Prompt: Leave every image out, and print the remaining lines below exactly.
···
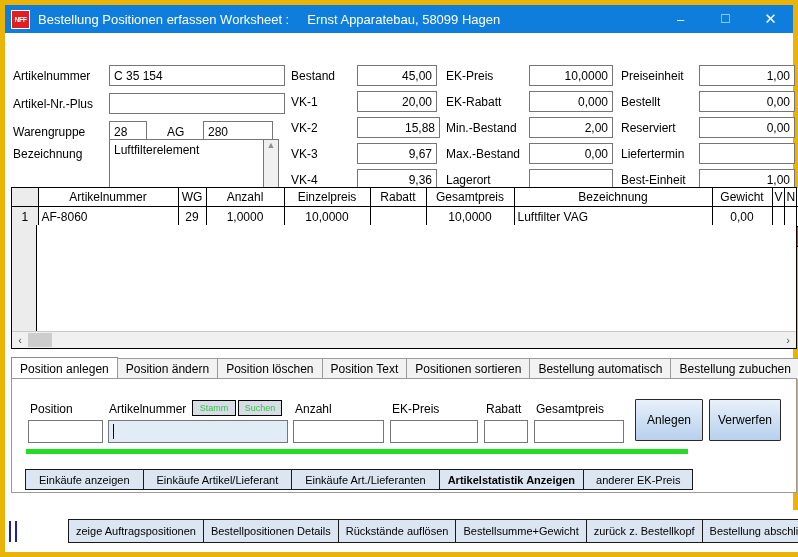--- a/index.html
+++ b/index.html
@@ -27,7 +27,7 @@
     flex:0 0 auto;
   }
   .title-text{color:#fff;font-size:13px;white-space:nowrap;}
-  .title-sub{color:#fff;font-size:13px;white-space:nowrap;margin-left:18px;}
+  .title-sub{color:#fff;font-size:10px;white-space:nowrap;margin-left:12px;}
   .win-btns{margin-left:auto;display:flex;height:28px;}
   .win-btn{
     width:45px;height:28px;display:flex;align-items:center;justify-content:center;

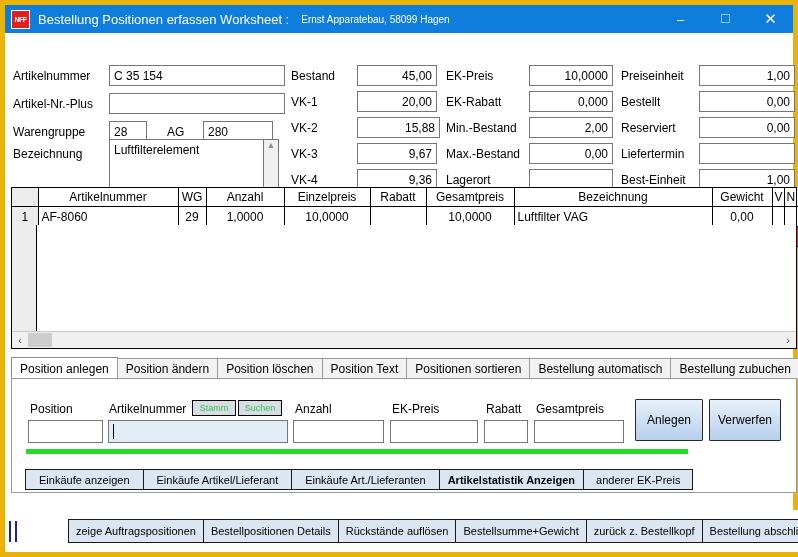--- a/index.html
+++ b/index.html
@@ -201,7 +201,7 @@
     <div class="lbl" style="left:286px;top:62px;">VK-1</div>
     <input class="fld r" style="left: 352px; top: 58px; width: 80px;" value="20,00">
     <div class="lbl" style="left:286px;top:88px;">VK-2</div>
-    <input class="fld r" style="left: 352px; top: 84px; width: 83px;" value="15,88">
+    <input class="fld r" style="left: 352px; top: 84px; width: 72px;" value="15,88">
     <div class="lbl" style="left:286px;top:114px;">VK-3</div>
     <input class="fld r" style="left: 352px; top: 110px; width: 80px;" value="9,67">
     <div class="lbl" style="left:286px;top:140px;">VK-4</div>

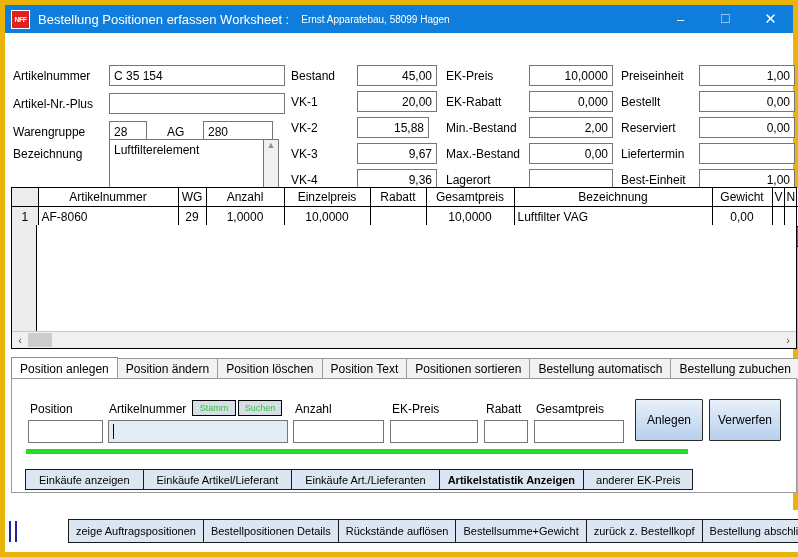--- a/index.html
+++ b/index.html
@@ -82,7 +82,7 @@
   table.grid td.num{background:#ececec;text-align:center;}
   tr.sel td{background:#fc2f2f;color:#fff;}
   tr.sel td.num{background:#ececec;color:#000;}
-  .ta-right{text-align:center;}
+  .ta-right{text-align:left;}
   .ta-center{text-align:center;}
   .grid-body{position:absolute;left:0;top:37px;right:0;bottom:17px;background:#fff;}
   .grid-body-left{position:absolute;left:0;top:0;width:24px;bottom:0;background:#ececec;border-right:1px solid #000;}

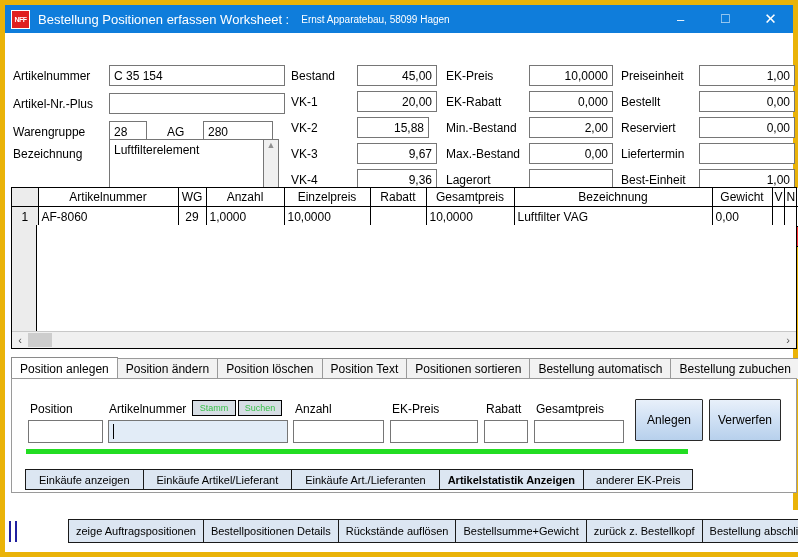--- a/index.html
+++ b/index.html
@@ -358,7 +358,7 @@
     <div class="flatbtn">Einkäufe anzeigen</div>
     <div class="flatbtn">Einkäufe Artikel/Lieferant</div>
     <div class="flatbtn">Einkäufe Art./Lieferanten</div>
-    <div class="flatbtn" style="padding:0 8px;font-weight:bold;">Artikelstatistik Anzeigen</div>
+    <div class="flatbtn" style="padding:0 20px;">Artikelstatistik Anzeigen</div>
     <div class="flatbtn" style="padding:0 12px;">anderer EK-Preis</div>
   </div>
···
Task answer:
--- a/index.html
+++ b/index.html
@@ -27,7 +27,7 @@
     flex:0 0 auto;
   }
   .title-text{color:#fff;font-size:13px;white-space:nowrap;}
-  .title-sub{color:#fff;font-size:13px;white-space:nowrap;margin-left:18px;}
+  .title-sub{color:#fff;font-size:10px;white-space:nowrap;margin-left:12px;}
   .win-btns{margin-left:auto;display:flex;height:28px;}
   .win-btn{
     width:45px;height:28px;display:flex;align-items:center;justify-content:center;

--- a/index.html
+++ b/index.html
@@ -201,7 +201,7 @@
     <div class="lbl" style="left:286px;top:62px;">VK-1</div>
     <input class="fld r" style="left: 352px; top: 58px; width: 80px;" value="20,00">
     <div class="lbl" style="left:286px;top:88px;">VK-2</div>
-    <input class="fld r" style="left: 352px; top: 84px; width: 83px;" value="15,88">
+    <input class="fld r" style="left: 352px; top: 84px; width: 72px;" value="15,88">
     <div class="lbl" style="left:286px;top:114px;">VK-3</div>
     <input class="fld r" style="left: 352px; top: 110px; width: 80px;" value="9,67">
     <div class="lbl" style="left:286px;top:140px;">VK-4</div>

--- a/index.html
+++ b/index.html
@@ -82,7 +82,7 @@
   table.grid td.num{background:#ececec;text-align:center;}
   tr.sel td{background:#fc2f2f;color:#fff;}
   tr.sel td.num{background:#ececec;color:#000;}
-  .ta-right{text-align:center;}
+  .ta-right{text-align:left;}
   .ta-center{text-align:center;}
   .grid-body{position:absolute;left:0;top:37px;right:0;bottom:17px;background:#fff;}
   .grid-body-left{position:absolute;left:0;top:0;width:24px;bottom:0;background:#ececec;border-right:1px solid #000;}

--- a/index.html
+++ b/index.html
@@ -358,7 +358,7 @@
     <div class="flatbtn">Einkäufe anzeigen</div>
     <div class="flatbtn">Einkäufe Artikel/Lieferant</div>
     <div class="flatbtn">Einkäufe Art./Lieferanten</div>
-    <div class="flatbtn" style="padding:0 8px;font-weight:bold;">Artikelstatistik Anzeigen</div>
+    <div class="flatbtn" style="padding:0 20px;">Artikelstatistik Anzeigen</div>
     <div class="flatbtn" style="padding:0 12px;">anderer EK-Preis</div>
   </div>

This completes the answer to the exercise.